シンガポールのビジネス情報サイト AsiaXビジネスTOP第2回 シンガポールの法人税

知っておきたい シンガポールの税制度

2017年1月1日

第2回 シンガポールの法人税

2回目は、シンガポールの税収のうち最も大きな割合を占める「法人税」についてお話しします。日本では、法人税は「法人税法」に定められていますが、シンガポールには「法人税法」という法律はありません。シンガポールでは、法人も個人も所得に対する課税は全て「所得税法」の中に定められています。従って、シンガポールの法人税は、「法人の所得税」と言う方が適切かもしれませんが、ここでは便宜的に「法人税」と称します。

 

シンガポールの所得税(法人税も含む)は、原則として1月1日から12月31日までの暦年の所得について、その翌年に課税されます。但し、法人が12月31日以外の日を決算日として会計を行っている場合には、その法人の全ての所得について会計年度を基準にして申告することが認められています。
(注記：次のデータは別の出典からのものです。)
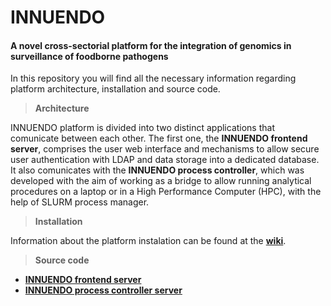 # INNUENDO
#### A novel cross-sectorial platform for the integration of genomics in surveillance of foodborne pathogens

In this repository you will find all the necessary information regarding platform architecture, installation and source code.

> **Architecture**

INNUENDO platform is divided into two distinct applications that comunicate between each other. The first one, the **INNUENDO frontend server**, comprises the user web interface and mechanisms to allow secure user authentication with LDAP and data storage into a dedicated database. It also comunicates with the **INNUENDO process controller**, which was developed with the aim of working as a bridge to allow running analytical procedures on a laptop or in a High Performance Computer (HPC), with the help of SLURM process manager.

 
> **Installation**

Information about the platform instalation can be found at the [**wiki**]().

> **Source code**

* [**INNUENDO frontend server**]() 
* [**INNUENDO process controller server**]()
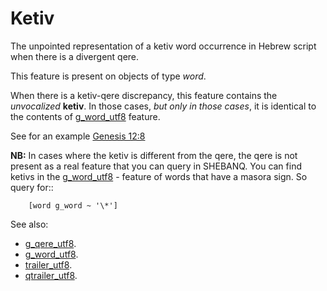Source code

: # Ketiv

The unpointed representation of a ketiv word occurrence in Hebrew script when there is a divergent qere.

This feature is present on objects of type *word*.

When there is a ketiv-qere discrepancy, this feature contains the *unvocalized* **ketiv**.
In those cases, *but only in those cases*, it is identical to the contents of [g_word_utf8](g_word_utf8) feature.

See for an example [Genesis 12:8](https://shebanq.ancient-data.org/hebrew/text?book=Genesis&chapter=12&verse=8&tp=txt_p)

**NB:**
In cases where the ketiv is different from the qere, the qere is not present as a real feature that you can query in SHEBANQ.
You can find ketivs in the [g_word_utf8](g_word_utf8) - feature of words that have a masora sign.
So query for::
    
        [word g_word ~ '\*']

See also:

* [g_qere_utf8](g_qere_utf8). 
* [g_word_utf8](g_word_utf8). 
* [trailer_utf8](trailer_utf8). 
* [qtrailer_utf8](qtrailer_utf8). 

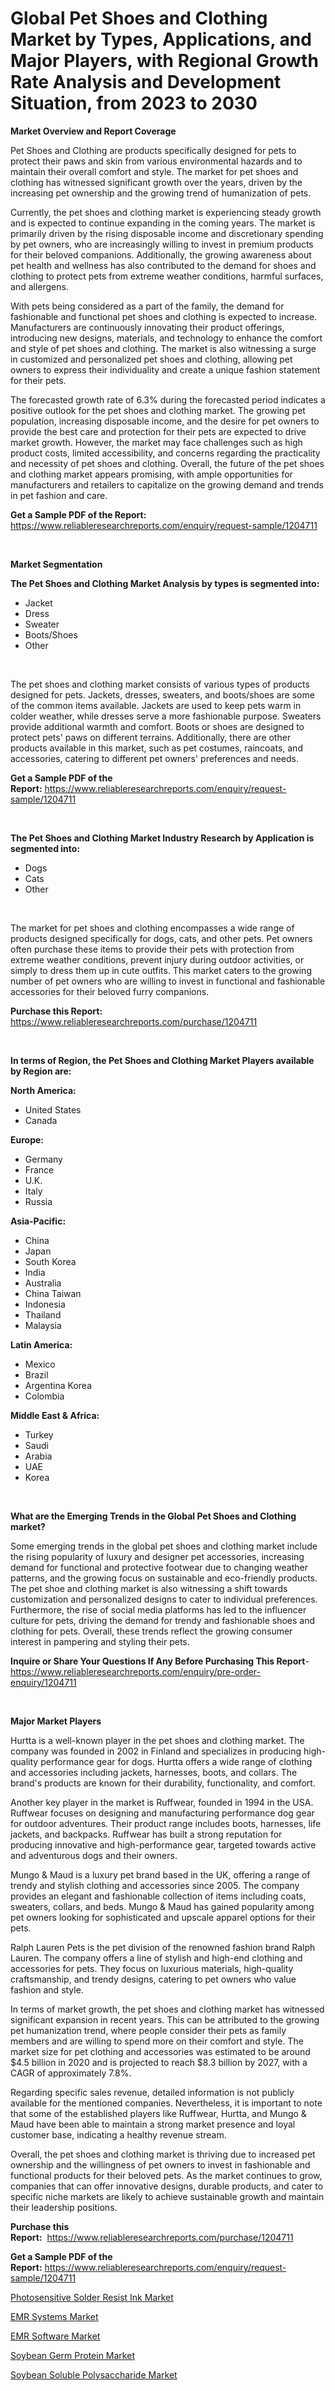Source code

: <p><h1>Global Pet Shoes and Clothing Market by Types, Applications, and Major Players, with Regional Growth Rate Analysis and Development Situation, from 2023 to 2030</h1></p><p><strong>Market Overview and Report Coverage</strong></p>
<p><p>Pet Shoes and Clothing are products specifically designed for pets to protect their paws and skin from various environmental hazards and to maintain their overall comfort and style. The market for pet shoes and clothing has witnessed significant growth over the years, driven by the increasing pet ownership and the growing trend of humanization of pets.</p><p>Currently, the pet shoes and clothing market is experiencing steady growth and is expected to continue expanding in the coming years. The market is primarily driven by the rising disposable income and discretionary spending by pet owners, who are increasingly willing to invest in premium products for their beloved companions. Additionally, the growing awareness about pet health and wellness has also contributed to the demand for shoes and clothing to protect pets from extreme weather conditions, harmful surfaces, and allergens.</p><p>With pets being considered as a part of the family, the demand for fashionable and functional pet shoes and clothing is expected to increase. Manufacturers are continuously innovating their product offerings, introducing new designs, materials, and technology to enhance the comfort and style of pet shoes and clothing. The market is also witnessing a surge in customized and personalized pet shoes and clothing, allowing pet owners to express their individuality and create a unique fashion statement for their pets.</p><p>The forecasted growth rate of 6.3% during the forecasted period indicates a positive outlook for the pet shoes and clothing market. The growing pet population, increasing disposable income, and the desire for pet owners to provide the best care and protection for their pets are expected to drive market growth. However, the market may face challenges such as high product costs, limited accessibility, and concerns regarding the practicality and necessity of pet shoes and clothing. Overall, the future of the pet shoes and clothing market appears promising, with ample opportunities for manufacturers and retailers to capitalize on the growing demand and trends in pet fashion and care.</p></p>
<p><strong>Get a Sample PDF of the Report:</strong> <a href="https://www.reliableresearchreports.com/enquiry/request-sample/1204711">https://www.reliableresearchreports.com/enquiry/request-sample/1204711</a></p>
<p>&nbsp;</p>
<p><strong>Market Segmentation</strong></p>
<p><strong>The Pet Shoes and Clothing Market Analysis by types is segmented into:</strong></p>
<p><ul><li>Jacket</li><li>Dress</li><li>Sweater</li><li>Boots/Shoes</li><li>Other</li></ul></p>
<p>&nbsp;</p>
<p><p>The pet shoes and clothing market consists of various types of products designed for pets. Jackets, dresses, sweaters, and boots/shoes are some of the common items available. Jackets are used to keep pets warm in colder weather, while dresses serve a more fashionable purpose. Sweaters provide additional warmth and comfort. Boots or shoes are designed to protect pets' paws on different terrains. Additionally, there are other products available in this market, such as pet costumes, raincoats, and accessories, catering to different pet owners' preferences and needs.</p></p>
<p><strong>Get a Sample PDF of the Report:</strong>&nbsp;<a href="https://www.reliableresearchreports.com/enquiry/request-sample/1204711">https://www.reliableresearchreports.com/enquiry/request-sample/1204711</a></p>
<p>&nbsp;</p>
<p><strong>The Pet Shoes and Clothing Market Industry Research by Application is segmented into:</strong></p>
<p><ul><li>Dogs</li><li>Cats</li><li>Other</li></ul></p>
<p>&nbsp;</p>
<p><p>The market for pet shoes and clothing encompasses a wide range of products designed specifically for dogs, cats, and other pets. Pet owners often purchase these items to provide their pets with protection from extreme weather conditions, prevent injury during outdoor activities, or simply to dress them up in cute outfits. This market caters to the growing number of pet owners who are willing to invest in functional and fashionable accessories for their beloved furry companions.</p></p>
<p><strong>Purchase this Report:</strong>&nbsp; <a href="https://www.reliableresearchreports.com/purchase/1204711">https://www.reliableresearchreports.com/purchase/1204711</a></p>
<p>&nbsp;</p>
<p><strong>In terms of Region, the Pet Shoes and Clothing Market Players available by Region are:</strong></p>
<p>
    <p> <strong> North America: </strong>
        <ul>
            <li>United States</li>
            <li>Canada</li>
        </ul>
        </p> 
    <p> <strong> Europe: </strong>
        <ul>
            <li>Germany</li>
            <li>France</li>
            <li>U.K.</li>
            <li>Italy</li>
            <li>Russia</li>
        </ul>
        </p> 
    <p> <strong> Asia-Pacific: </strong>
        <ul>
            <li>China</li>
            <li>Japan</li>
            <li>South Korea</li>
            <li>India</li>
            <li>Australia</li>
            <li>China Taiwan</li>
            <li>Indonesia</li>
            <li>Thailand</li>
            <li>Malaysia</li>
        </ul>
        </p> 
    <p> <strong> Latin America: </strong>
        <ul>
            <li>Mexico</li>
            <li>Brazil</li>
            <li>Argentina Korea</li>
            <li>Colombia</li>
        </ul>
        </p> 
    <p> <strong> Middle East & Africa: </strong>
        <ul>
            <li>Turkey</li>
            <li>Saudi</li>
            <li>Arabia</li>
            <li>UAE</li>
            <li>Korea</li>
        </ul>
    </p>
    </p>
<p>&nbsp;</p>
<p><strong>What are the Emerging Trends in the Global Pet Shoes and Clothing market?</strong></p>
<p><p>Some emerging trends in the global pet shoes and clothing market include the rising popularity of luxury and designer pet accessories, increasing demand for functional and protective footwear due to changing weather patterns, and the growing focus on sustainable and eco-friendly products. The pet shoe and clothing market is also witnessing a shift towards customization and personalized designs to cater to individual preferences. Furthermore, the rise of social media platforms has led to the influencer culture for pets, driving the demand for trendy and fashionable shoes and clothing for pets. Overall, these trends reflect the growing consumer interest in pampering and styling their pets.</p></p>
<p><strong>Inquire or Share Your Questions If Any Before Purchasing This Report</strong>- <a href="https://www.reliableresearchreports.com/enquiry/pre-order-enquiry/1204711">https://www.reliableresearchreports.com/enquiry/pre-order-enquiry/1204711</a></p>
<p>&nbsp;</p>
<p><strong>Major Market Players</strong></p>
<p><p>Hurtta is a well-known player in the pet shoes and clothing market. The company was founded in 2002 in Finland and specializes in producing high-quality performance gear for dogs. Hurtta offers a wide range of clothing and accessories including jackets, harnesses, boots, and collars. The brand's products are known for their durability, functionality, and comfort.</p><p>Another key player in the market is Ruffwear, founded in 1994 in the USA. Ruffwear focuses on designing and manufacturing performance dog gear for outdoor adventures. Their product range includes boots, harnesses, life jackets, and backpacks. Ruffwear has built a strong reputation for producing innovative and high-performance gear, targeted towards active and adventurous dogs and their owners.</p><p>Mungo & Maud is a luxury pet brand based in the UK, offering a range of trendy and stylish clothing and accessories since 2005. The company provides an elegant and fashionable collection of items including coats, sweaters, collars, and beds. Mungo & Maud has gained popularity among pet owners looking for sophisticated and upscale apparel options for their pets.</p><p>Ralph Lauren Pets is the pet division of the renowned fashion brand Ralph Lauren. The company offers a line of stylish and high-end clothing and accessories for pets. They focus on luxurious materials, high-quality craftsmanship, and trendy designs, catering to pet owners who value fashion and style.</p><p>In terms of market growth, the pet shoes and clothing market has witnessed significant expansion in recent years. This can be attributed to the growing pet humanization trend, where people consider their pets as family members and are willing to spend more on their comfort and style. The market size for pet clothing and accessories was estimated to be around $4.5 billion in 2020 and is projected to reach $8.3 billion by 2027, with a CAGR of approximately 7.8%.</p><p>Regarding specific sales revenue, detailed information is not publicly available for the mentioned companies. Nevertheless, it is important to note that some of the established players like Ruffwear, Hurtta, and Mungo & Maud have been able to maintain a strong market presence and loyal customer base, indicating a healthy revenue stream.</p><p>Overall, the pet shoes and clothing market is thriving due to increased pet ownership and the willingness of pet owners to invest in fashionable and functional products for their beloved pets. As the market continues to grow, companies that can offer innovative designs, durable products, and cater to specific niche markets are likely to achieve sustainable growth and maintain their leadership positions.</p></p>
<p><strong>Purchase this Report:</strong>&nbsp;&nbsp;<a href="https://www.reliableresearchreports.com/purchase/1204711">https://www.reliableresearchreports.com/purchase/1204711</a></p>
<p></p>
<p><strong>Get a Sample PDF of the Report:</strong>&nbsp;<a href="https://www.reliableresearchreports.com/enquiry/request-sample/1204711">https://www.reliableresearchreports.com/enquiry/request-sample/1204711</a></p>
<p><p><a href="https://github.com/GroverBarry/Market-Research-Report-List-2/blob/main/photosensitive-solder-resist-ink-market.md">Photosensitive Solder Resist Ink Market</a></p><p><a href="https://www.linkedin.com/pulse/emr-systems-market-size-share-global-analysis-report-2023/">EMR Systems Market</a></p><p><a href="https://www.linkedin.com/pulse/emr-software-market-size-growth-forecast-from-2023-2030/">EMR Software Market</a></p><p><a href="https://medium.com/@flee.calm.mark/soybean-germ-protein-nbsp-market-focuses-on-market-share-size-and-projected-forecast-till-2030-eaaad672c838">Soybean Germ Protein Market</a></p><p><a href="https://medium.com/@earn.only.flood/soybean-soluble-polysaccharide-market-size-and-market-trends-complete-industry-overview-2023-to-a5d6e2e56014">Soybean Soluble Polysaccharide Market</a></p></p>
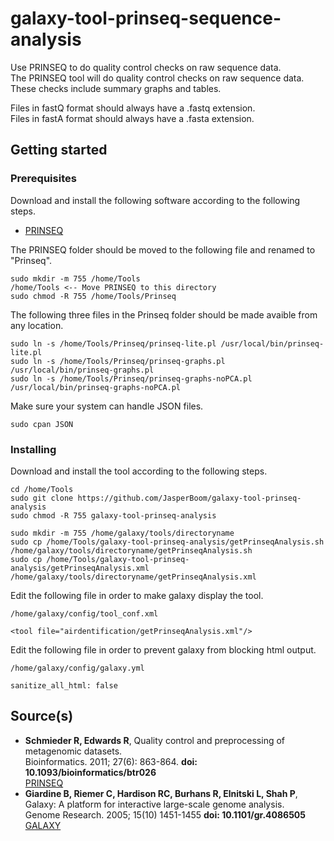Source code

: # galaxy-tool-prinseq-sequence-analysis
Use PRINSEQ to do quality control checks on raw sequence data.  
The PRINSEQ tool will do quality control checks on raw sequence data. These checks include summary graphs and tables.

Files in fastQ format should always have a .fastq extension.  
Files in fastA format should always have a .fasta extension.

## Getting started

### Prerequisites
Download and install the following software according to the following steps.
* [PRINSEQ](https://sourceforge.net/projects/prinseq/files/)

The PRINSEQ folder should be moved to the following file and renamed to "Prinseq".
```
sudo mkdir -m 755 /home/Tools
/home/Tools <-- Move PRINSEQ to this directory
sudo chmod -R 755 /home/Tools/Prinseq
```
The following three files in the Prinseq folder should be made avaible from any location.
```
sudo ln -s /home/Tools/Prinseq/prinseq-lite.pl /usr/local/bin/prinseq-lite.pl
sudo ln -s /home/Tools/Prinseq/prinseq-graphs.pl /usr/local/bin/prinseq-graphs.pl
sudo ln -s /home/Tools/Prinseq/prinseq-graphs-noPCA.pl /usr/local/bin/prinseq-graphs-noPCA.pl
```
Make sure your system can handle JSON files.
```
sudo cpan JSON
```

### Installing
Download and install the tool according to the following steps.
```
cd /home/Tools
sudo git clone https://github.com/JasperBoom/galaxy-tool-prinseq-analysis
sudo chmod -R 755 galaxy-tool-prinseq-analysis
```
```
sudo mkdir -m 755 /home/galaxy/tools/directoryname
sudo cp /home/Tools/galaxy-tool-prinseq-analysis/getPrinseqAnalysis.sh /home/galaxy/tools/directoryname/getPrinseqAnalysis.sh
sudo cp /home/Tools/galaxy-tool-prinseq-analysis/getPrinseqAnalysis.xml /home/galaxy/tools/directoryname/getPrinseqAnalysis.xml
```
Edit the following file in order to make galaxy display the tool.
```
/home/galaxy/config/tool_conf.xml
```
```
<tool file="airdentification/getPrinseqAnalysis.xml"/>
```
Edit the following file in order to prevent galaxy from blocking html output.
```
/home/galaxy/config/galaxy.yml
```
```
sanitize_all_html: false
```

## Source(s)
* __Schmieder R, Edwards R__, Quality control and preprocessing of metagenomic datasets.  
  Bioinformatics. 2011; 27(6): 863-864. __doi: 10.1093/bioinformatics/btr026__  
  [PRINSEQ](http://prinseq.sourceforge.net/)
* __Giardine B, Riemer C, Hardison RC, Burhans R, Elnitski L, Shah P__,  
  Galaxy: A platform for interactive large-scale genome analysis.  
  Genome Research. 2005; 15(10) 1451-1455 __doi: 10.1101/gr.4086505__  
  [GALAXY](https://www.galaxyproject.org/)
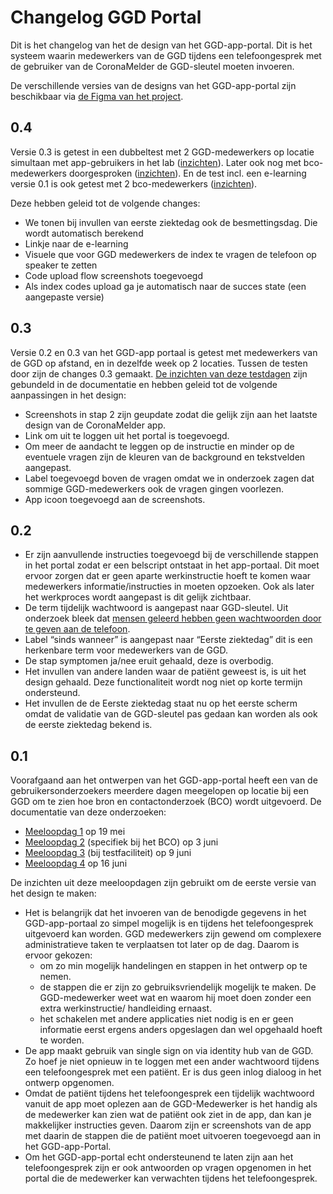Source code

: # Changelog GGD Portal

Dit is het changelog van het de design van het GGD-app-portal. 
Dit is het systeem waarin medewerkers van de GGD tijdens een telefoongesprek met de gebruiker van de CoronaMelder de GGD-sleutel moeten invoeren. 

De verschillende versies van de designs van het GGD-app-portal zijn beschikbaar via [de Figma van het project](https://www.figma.com/file/EJ4aJwKnemkxysCZ6aAzFv/Covid-19-notificatie-app-(Read-only)?node-id=29297%3A0). 


## 0.4 
Versie 0.3 is getest in een dubbeltest met 2 GGD-medewerkers op locatie simultaan met app-gebruikers in het lab ([inzichten](http://corona.sticktailapp.com/study-share/mgzWw55GdKxA/dubbeltest-app-app-portaal-115/)). 
Later ook nog met bco-medewerkers doorgesproken ([inzichten](http://corona.sticktailapp.com/study-share/z7FWobsVMbIe/meelopen-en-test-ggd-169/)). 
En de test incl. een e-learning versie 0.1 is ook getest met 2 bco-medewerkers ([inzichten](http://corona.sticktailapp.com/study-share/oLE5AHArHrzt/test-app-portaal-bij-de-ggd-702/)).

Deze hebben geleid tot de volgende changes:

- We tonen bij invullen van eerste ziektedag ook de besmettingsdag. Die wordt automatisch berekend
- Linkje naar de e-learning
- Visuele que voor GGD medewerkers de index te vragen de telefoon op speaker te zetten
- Code upload flow screenshots toegevoegd
- Als index codes upload ga je automatisch naar de succes state (een aangepaste versie)


## 0.3 
Versie 0.2 en 0.3 van het GGD-app portaal is getest met medewerkers van de GGD op afstand, en in dezelfde week op 2 locaties. 
Tussen de testen door zijn de changes 0.3 gemaakt. 
[De inzichten van deze testdagen](http://corona.sticktailapp.com/study-share/pJjR4djzQYWt/app-portaal-testen-bij-de-ggd-714/) zijn gebundeld in de documentatie en  hebben geleid tot de volgende aanpassingen in het design:

- Screenshots in stap 2 zijn geupdate zodat die gelijk zijn aan het laatste design van de CoronaMelder app. 
- Link om uit te loggen uit het portal is toegevoegd. 
- Om meer de aandacht te leggen op de instructie en minder op de eventuele vragen zijn de kleuren van de background en tekstvelden aangepast. 
- Label toegevoegd boven de vragen omdat we in onderzoek zagen dat sommige GGD-medewerkers ook de vragen gingen voorlezen.
- App icoon toegevoegd aan de screenshots.


## 0.2 
- Er zijn aanvullende instructies toegevoegd bij de verschillende stappen in het portal zodat er een belscript ontstaat in het app-portaal. Dit moet ervoor zorgen dat er geen aparte werkinstructie hoeft te komen waar medewerkers informatie/instructies in moeten opzoeken. Ook als later het werkproces wordt aangepast is dit gelijk zichtbaar.
- De term tijdelijk wachtwoord is aangepast naar GGD-sleutel. Uit onderzoek bleek dat [mensen geleerd hebben geen wachtwoorden door te geven aan de telefoon](https://corona.sticktailapp.com/share/view/def89e67a9ae1b8/rYar1oji4Yqe/mijn-wachtwoord-geef-ik-nooit-weg-over-privacy/).
- Label “sinds wanneer” is aangepast naar “Eerste ziektedag” dit is een herkenbare term voor medewerkers van de GGD. 
- De stap symptomen ja/nee eruit gehaald, deze is overbodig. 
- Het invullen van andere landen waar de patiënt geweest is, is uit het design gehaald. Deze functionaliteit wordt nog niet op korte termijn ondersteund. 
- Het invullen de de Eerste ziektedag staat nu op het eerste scherm omdat de validatie van de GGD-sleutel pas gedaan kan worden als ook de eerste ziektedag bekend is. 


## 0.1 
Voorafgaand aan het ontwerpen van het GGD-app-portal heeft een van de gebruikersonderzoekers meerdere dagen meegelopen op locatie bij een GGD om te zien hoe bron en contactonderzoek (BCO) wordt uitgevoerd. De documentatie van deze onderzoeken:
- [Meeloopdag 1](http://corona.sticktailapp.com/study-share/AeHf5ulXRQL4/meeloopdag-ggd-fryslan-324/) op 19 mei
- [Meeloopdag 2](http://corona.sticktailapp.com/study-share/tHbLG3OXvq3H/meeloopdag-ggd-bron-en-contactonderzoek-804/) (specifiek bij het BCO) op 3 juni
- [Meeloopdag 3](http://corona.sticktailapp.com/study-share/F29AF8mGiOUF/meelopen-in-testfaciliteit-644/) (bij testfaciliteit) op 9 juni
- [Meeloopdag 4](http://corona.sticktailapp.com/study-share/r5XRgcAehLpB/meeloopdag-ggd-330/) op 16 juni

De inzichten uit deze meeloopdagen zijn gebruikt om de eerste versie van het design te maken:
- Het is belangrijk dat het invoeren van de benodigde gegevens in het GGD-app-portaal zo simpel mogelijk is en tijdens het telefoongesprek uitgevoerd kan worden. GGD medewerkers zijn gewend om complexere administratieve taken te verplaatsen tot later op de dag. Daarom is ervoor gekozen:
    - om zo min mogelijk handelingen en stappen in het ontwerp op te nemen. 
    - de stappen die er zijn zo gebruiksvriendelijk mogelijk te maken. De GGD-medewerker weet wat en waarom hij moet doen zonder een extra werkinstructie/ handleiding ernaast. 
    - het schakelen met andere applicaties niet nodig is en er geen informatie eerst ergens anders opgeslagen dan wel opgehaald hoeft te worden.  
- De app maakt gebruik van single sign on via identity hub van de GGD. Zo hoef je niet opnieuw in te loggen met een ander wachtwoord tijdens een telefoongesprek met een patiënt. Er is dus geen inlog dialoog in het ontwerp opgenomen. 
- Omdat de patiënt tijdens het telefoongesprek een tijdelijk wachtwoord  vanuit de app moet oplezen aan de GGD-Medewerker is het handig als de medewerker kan zien wat de patiënt ook ziet in de app, dan kan je makkelijker instructies geven. Daarom zijn er screenshots van de app met daarin de stappen die de patiënt moet uitvoeren toegevoegd aan in het GGD-app-Portal.  
- Om het GGD-app-portal echt ondersteunend te laten zijn aan het telefoongesprek zijn er ook antwoorden op vragen opgenomen in het portal die de medewerker kan verwachten tijdens het telefoongesprek.




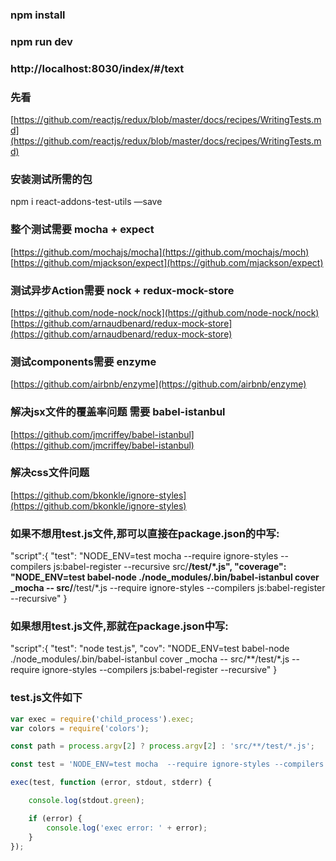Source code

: ### npm install

### npm run dev

### http://localhost:8030/index/#/text

### 先看
[https://github.com/reactjs/redux/blob/master/docs/recipes/WritingTests.md](https://github.com/reactjs/redux/blob/master/docs/recipes/WritingTests.md)

### 安装测试所需的包
npm i react-addons-test-utils —save

### 整个测试需要 mocha + expect
[https://github.com/mochajs/mocha](https://github.com/mochajs/moch)
[https://github.com/mjackson/expect](https://github.com/mjackson/expect)

### 测试异步Action需要 nock + redux-mock-store
[https://github.com/node-nock/nock](https://github.com/node-nock/nock)
[https://github.com/arnaudbenard/redux-mock-store](https://github.com/arnaudbenard/redux-mock-store)

### 测试components需要 enzyme
[https://github.com/airbnb/enzyme](https://github.com/airbnb/enzyme)

### 解决jsx文件的覆盖率问题 需要 babel-istanbul
[https://github.com/jmcriffey/babel-istanbul](https://github.com/jmcriffey/babel-istanbul)

### 解决css文件问题
[https://github.com/bkonkle/ignore-styles](https://github.com/bkonkle/ignore-styles)

### 如果不想用test.js文件,那可以直接在package.json的中写:
"script":{
"test": "NODE_ENV=test mocha  --require ignore-styles --compilers js:babel-register --recursive src/**/test/*.js",
"coverage": "NODE_ENV=test babel-node ./node_modules/.bin/babel-istanbul cover _mocha -- src/**/test/*.js  --require ignore-styles --compilers js:babel-register --recursive"
}

### 如果想用test.js文件,那就在package.json中写:
"script":{
"test": "node test.js",
"cov": "NODE_ENV=test babel-node ./node_modules/.bin/babel-istanbul cover _mocha -- src/**/test/*.js  --require ignore-styles --compilers js:babel-register --recursive"
}

### test.js文件如下
```javascript
var exec = require('child_process').exec;
var colors = require('colors');

const path = process.argv[2] ? process.argv[2] : 'src/**/test/*.js';

const test = 'NODE_ENV=test mocha  --require ignore-styles --compilers js:babel-register --recursive ' + path;

exec(test, function (error, stdout, stderr) {

    console.log(stdout.green);

    if (error) {
        console.log('exec error: ' + error);
    }
});
```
所得税が賦課決定される年度を賦課年度(Year of Assessment=YA)と称し、申告・納税・税制改正の適用時期など、シンガポールの所得税に関するたいていのことはこの賦課年度で語られます。

 

納税義務者は、居住者と非居住者に区別され、それぞれ税務上の取り扱いが異なります。法人の場合、シンガポールで管理・統括を行っている法人が居住者として扱われます。従って、シンガポールで会社を設立しただけでは、居住法人と見なされない場合があります。シンガポールで登記される外国会社のシンガポール支店は、管理・統括が本社で行われているため、非居住法人として取り扱われます。居住法人も非居住法人も、税務上の取り扱いに大きな違いはありませんが、外国税額控除やシンガポールで受け取った所定の国外源泉所得の免税などは、居住法人にしか適用されません。

 

シンガポールは、課税原則に属地主義を採用しており、個人も法人も、シンガポールで発生した所得、シンガポールで稼得した所得、シンガポール国外で得た所得のうちシンガポールで受け取った所得について課税されます。ただし、個人(パートナーシップを除く)がシンガポールで受け取った国外源泉所得は2005賦課年度より免税とされています。

 

さらに所得税法では、課税対象となる所得の種類について、①事業所得②雇用所得③配当、利子、割引料④年金、養育費、年金保険⑤賃貸料、使用料、礼金、その他資産から生じる所得⑥その他上記に該当しない利得または利益、の6つに分類しており、法人の場合には、このうちの②と④を除く4つが該当します。